• **Work to complete**
Continue the recorded conversation about a woman's wage being taken from her on the walk home from Barlick, starting right after its last line.

• **Passage provided**
R – Th’old clothes and she were allus, she were allus good wi’ us. She'd allus see we’d sommat to eat, yes.
Ever known her going short to feed you?
R- Yes I have, yes I have. I allus remember one night she were coming home from Barlick, and I don't know if you'll ever remember it or not, but there used to be an engine at the top of Salterforth Lane, in that where they put the road salt.
I can’t remember it but I've heard of it.
R- Aye well I can remember it. I can picture it now and they used to take the rope down and pull the quarry wagons up, you know. You know out of the quarry.
Yes, aye.
R- Pull horse and carts up, hook on to the shaft and help the horse up. And somebody there took her wage off her one night when she were walking home from work, I can allus remember that. That were a bit of a hard week that week because she'd nothing then, you know.
(150) (l0 min)
Took her wage off her?

• **Data section**
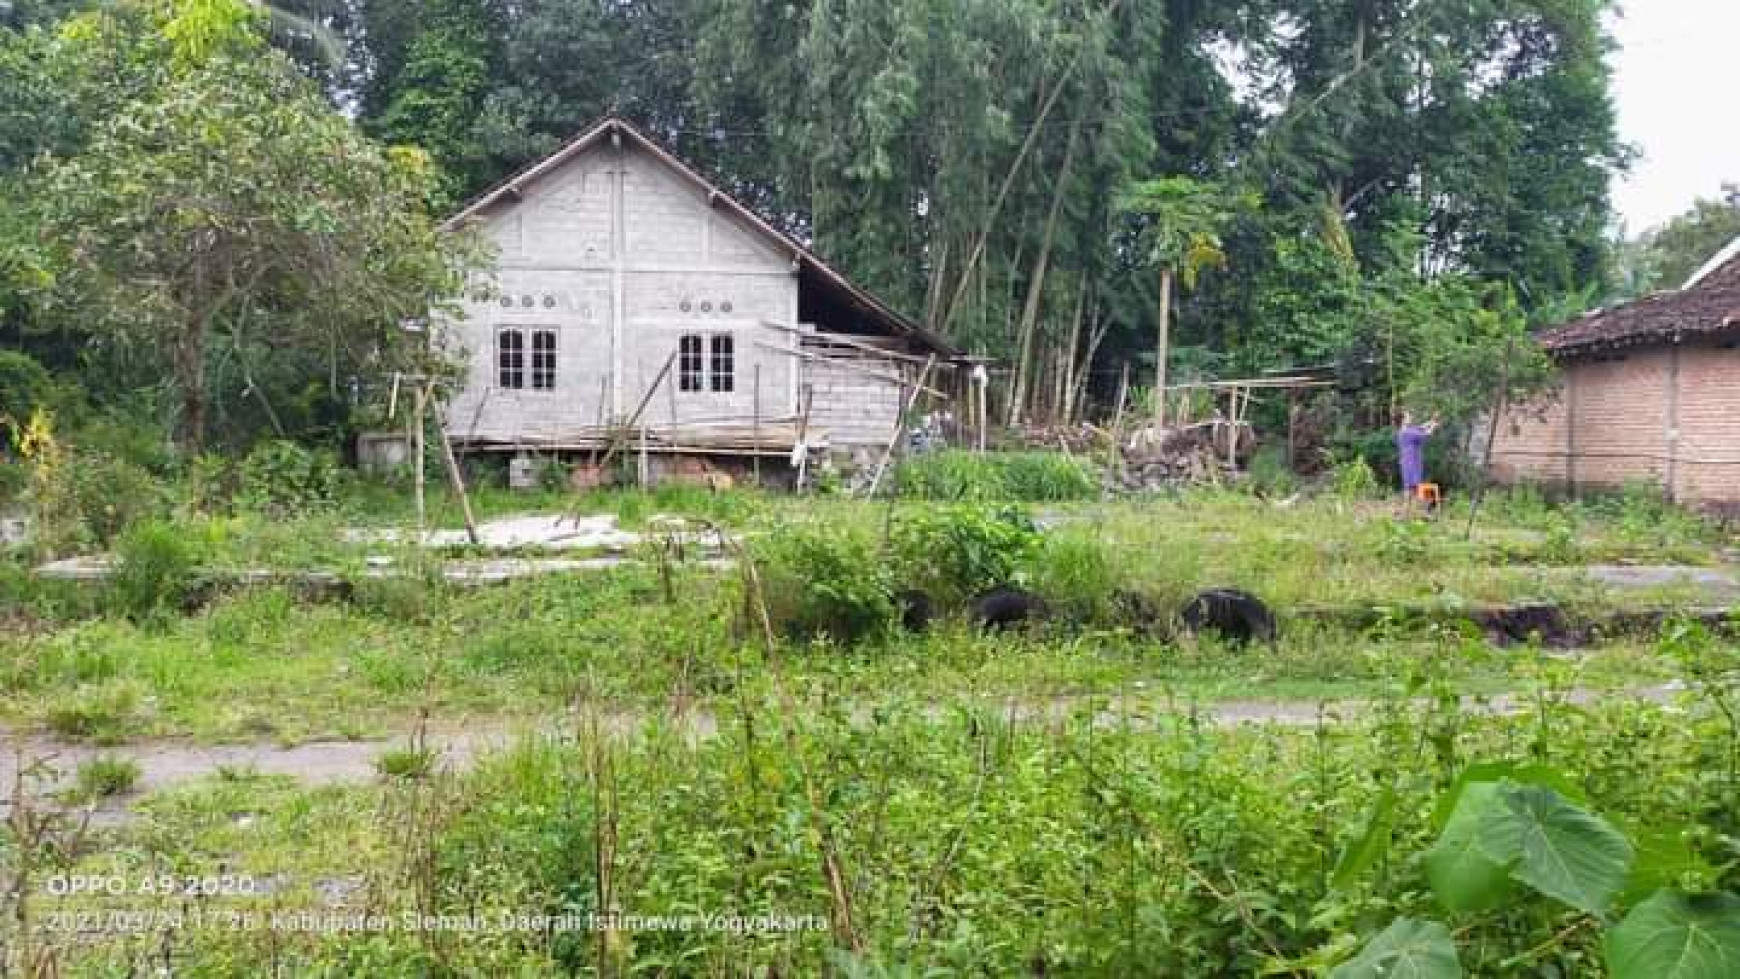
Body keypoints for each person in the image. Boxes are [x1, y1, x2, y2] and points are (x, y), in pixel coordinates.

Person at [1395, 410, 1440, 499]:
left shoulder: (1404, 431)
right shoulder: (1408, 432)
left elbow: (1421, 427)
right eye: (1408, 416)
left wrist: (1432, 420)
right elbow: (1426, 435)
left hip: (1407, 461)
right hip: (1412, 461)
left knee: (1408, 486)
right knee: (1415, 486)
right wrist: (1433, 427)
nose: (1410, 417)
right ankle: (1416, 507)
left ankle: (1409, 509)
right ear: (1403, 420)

• **Answer box**
R - Aye pinched her purse, they never get to know who it were like but I allus remember that.
Aye.
R - So like there were a few rough ‘uns in that day weren’t there?
Aye,
R - And that's a long time ago.
What would a weeks wage be then for a weaver?
R – Oh, about twenty two or three bob I should think. [£1.15p]
What would that be, four looms?
R – Yes, four loom. I think me mother had five though, I think so. No, she'd four, there weren’t many fives. It were men that had five looms then and sixes.
Aye, aye.
R - It weren’t a known fact for women, they were four looms, you know, four looms as a rule.
How about going to school Jack, where did you go to school?
R – Foulridge. That’d be two mile wouldn't it?
Aye.
R - A good two mile.
How did you get there?
R- Walked it through the fields. Through the fields and down the big hill to Foulridge Station, across, and then up to school.
No school dinners then?
R - No school dinners no. I used to have to take our bit of dinners wi’ us, you know. Our Annie looked to that, me sister, she were older than us, you know and sandwiches, sandwiches. And then at tea time it’d be about what, seven o'clock would tea time. It used to take me mother that long to walk home you know. We had us tea about half past seven to eight o'clock I should think. We’d have a jam but' as we called 'em then tha knows.
She'd never have any time then to herself, your mother.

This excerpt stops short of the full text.